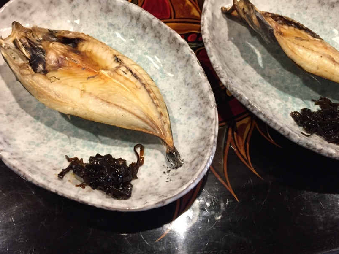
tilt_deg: -59.7
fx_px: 362
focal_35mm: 37
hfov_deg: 50.0
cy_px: 94
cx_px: 195
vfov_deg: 38.4
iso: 160
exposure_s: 1/30
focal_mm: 4.15
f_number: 2.2
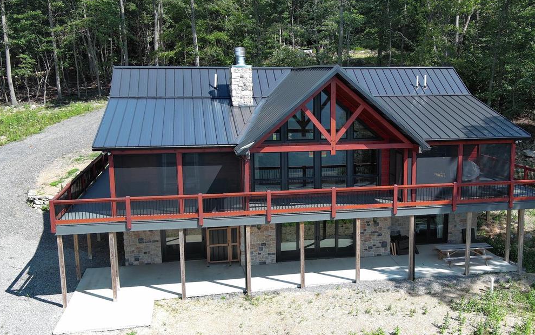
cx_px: 330
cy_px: 183
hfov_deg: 45.9
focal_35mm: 43
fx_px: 627
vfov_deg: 29.9
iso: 100
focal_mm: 10.57
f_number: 2.8
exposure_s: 1/604
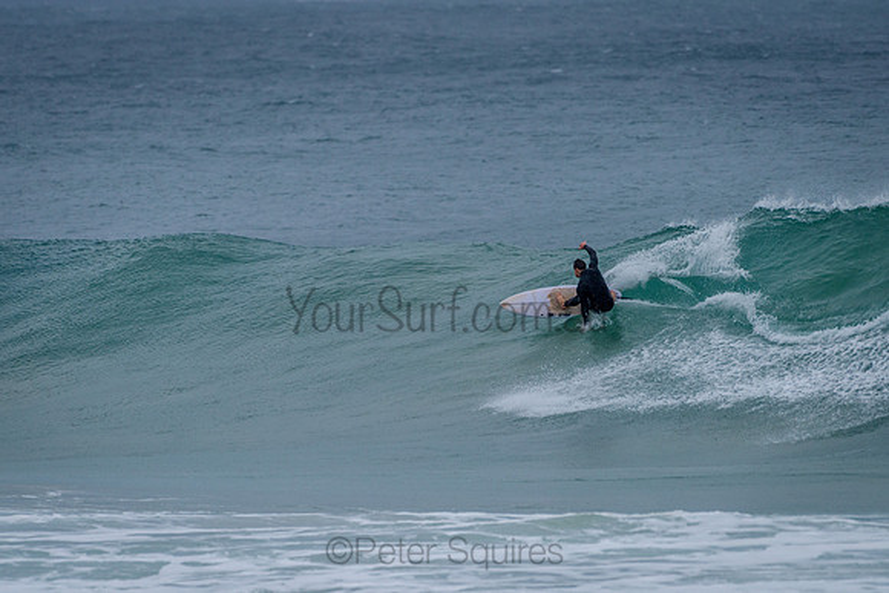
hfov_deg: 3.4
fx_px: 15129
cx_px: 444
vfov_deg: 2.2
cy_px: 296
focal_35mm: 613
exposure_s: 1/2000
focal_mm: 500
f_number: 5.6
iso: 450
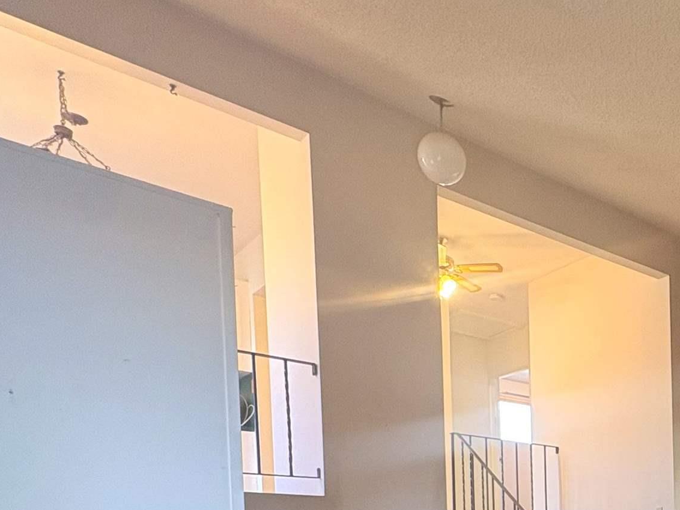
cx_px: 718
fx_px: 746
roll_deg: +0.9
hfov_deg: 41.0
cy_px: 595
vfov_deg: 32.1
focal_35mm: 38
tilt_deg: -2.0
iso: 160
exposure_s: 1/60
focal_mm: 2.22
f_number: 2.2
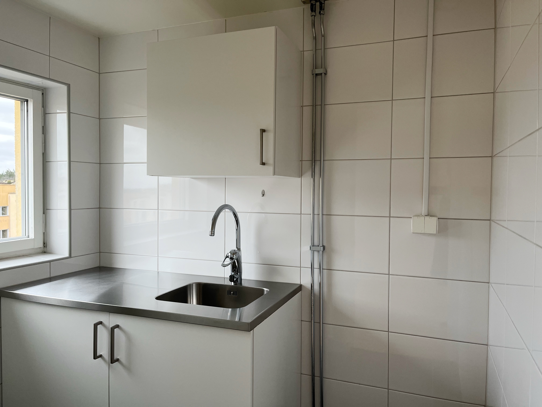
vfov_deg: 53.1
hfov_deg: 67.3
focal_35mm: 26
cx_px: 271
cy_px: 204
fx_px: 407
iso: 100
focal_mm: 5.1
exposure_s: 1/121
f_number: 1.6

[WHAT IS REQUIRED]
All lines from the one holding "hfov_deg: 50.0" through the last line of the material above should be set down exactly, and the pictures should be left out.

[ANSWER BOX]
hfov_deg: 50.0
cy_px: 94
cx_px: 195
vfov_deg: 38.4
iso: 160
exposure_s: 1/30
focal_mm: 4.15
f_number: 2.2
cx_px: 330
cy_px: 183
hfov_deg: 45.9
focal_35mm: 43
fx_px: 627
vfov_deg: 29.9
iso: 100
focal_mm: 10.57
f_number: 2.8
exposure_s: 1/604
hfov_deg: 3.4
fx_px: 15129
cx_px: 444
vfov_deg: 2.2
cy_px: 296
focal_35mm: 613
exposure_s: 1/2000
focal_mm: 500
f_number: 5.6
iso: 450
cx_px: 718
fx_px: 746
roll_deg: +0.9
hfov_deg: 41.0
cy_px: 595
vfov_deg: 32.1
focal_35mm: 38
tilt_deg: -2.0
iso: 160
exposure_s: 1/60
focal_mm: 2.22
f_number: 2.2
vfov_deg: 53.1
hfov_deg: 67.3
focal_35mm: 26
cx_px: 271
cy_px: 204
fx_px: 407
iso: 100
focal_mm: 5.1
exposure_s: 1/121
f_number: 1.6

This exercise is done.